Wandered through the old town round Bab Zuwayla and went up on to one of the mosque roof tops in time to hear the call to prayer sweep round the minarets at 3pm. A view from there of the buying and selling on the street and then the citadel and green hillside of the Al Azhar park on the horizon.

Down to the more earthly issues of buying a sim card – easy for the Nokia, no success yet for the iphone. And food – kibbe, spinach and cheese pastries, and little sausages.

Packing

Packing is a nightmare. I don’t believe anyone enjoys it although indubitably almost everyone in the universe does it better than me.

Fortunately the tour operators have been pretty prescriptive on what we can take. Here is the list for those of you who are a leeetle bit nerdy….

CAMPING GEAR
• 2 – 3 person tent – something light, that packs up small
• Sleeping bag rated for 3 seasons (Zero degrees Celsius)
• Sleeping bag liner
• Camping mattress – thorns are plentiful so some choose to bring a foam mattress instead of
an inflatable one
• Dish kit, mug and cutlery
• Headlamp (with extra batteries)
• Small tarp or groundsheet
• 5m of rope and clothes pegs
• Duct tape
• Repair kits for tent, poles and mattress
CLOTHING
• 3 T-shirts
• 2 long sleeve shirts
• 1 set of thermal under layers
• 1 pair of long pants
• 2 pair of shorts
• 1 Fleece jacket
• 1 Wide brimmed hat
• 1 pair of sandals
• 1 pair of lightweight hiking shoes
• 1 Bathing suit
• 1 towel
• 1 rain jacket, windbreaker or vest
• 1 pair of rain pants

One tiny luxury: which should I choose?

• 1 set of casual and compact dining wear
37
CYCLE CLOTHING
• 3-5 pairs of padded cycling shorts (a high quality chamois will be your greatest asset)
• 1 pair of cycling shoes (SPD’s or a rigid walking shoe)
• 4 cycling jerseys or shirts, 1 long sleeved and 3 short sleeved
• 3 pairs of cycling socks
• 2 pairs of cycling gloves, 1 full-finger, 1short
• 1 new and undamaged cycling helmet
• 1 pair of sunglasses
• 1 pair of cycling pants (optional)
• Arm and leg warmers (optional)
• Reflective clothing (optional)

Last days at work

I am not sure if I have left my job to do the Tour D’Afrique or am doing the Tour because I have left my  job. Either way, I have two days left.

April 15th 2002, we set up what was then North West Vision and I became the first CEO. It has been an exciting, varied and hard nearly nine years since then.

Vision and Media exists to grow the digital and creative industries in the Northwest of England. It helps companies and talented individuals through access to finance, access to skills and access to markets.

To some extent, the history of V+M mirrors the history of the companies we support.We grew the company from a purely film agency with a budget of £830k to a full creative and digital development agency with a budget of £10m. We were able to help a lot of companies and a lot of people.
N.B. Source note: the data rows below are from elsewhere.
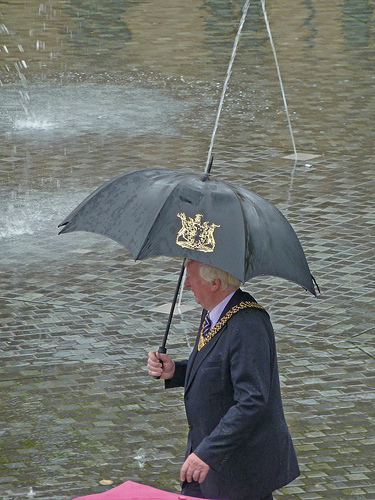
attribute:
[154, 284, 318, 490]
coat — blue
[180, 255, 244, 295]
hair — grey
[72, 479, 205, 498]
object — red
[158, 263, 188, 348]
umbrella stick — thin, black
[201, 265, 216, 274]
hair — gray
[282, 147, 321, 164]
tile — gray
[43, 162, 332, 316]
umbrella — black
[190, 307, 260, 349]
chain — black, gold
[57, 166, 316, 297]
umbrella — black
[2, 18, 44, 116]
rail — falling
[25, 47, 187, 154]
grounds — wet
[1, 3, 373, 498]
walkway — damp, gray, brick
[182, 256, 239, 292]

Now with the government cuts it is all change again. We have won a wider role from government in supporting the creative and digital sector right across the North of England and guaranteed funding till 2015 – a triumph. BUT we are going to have to shrink and that means losing some of the fantastic team that work so hard for the sector.

Personally, it is definitely hard to leave something behind that took so much time and energy but I know the company will prosper again and it is time for some new adventures for me.

Working in the public sector has been fascinating. I have had the opportunity to see how government actually functions from local to national level. Anyone who thinks it is an easy option compared to the private sector is seriously deluding themselves.  Some great people – some truly tedious politics.

Anyway onwards and upwards. I have my first radio interview about the trip today – will be talking about saddle sores rather than economic development – fabulous!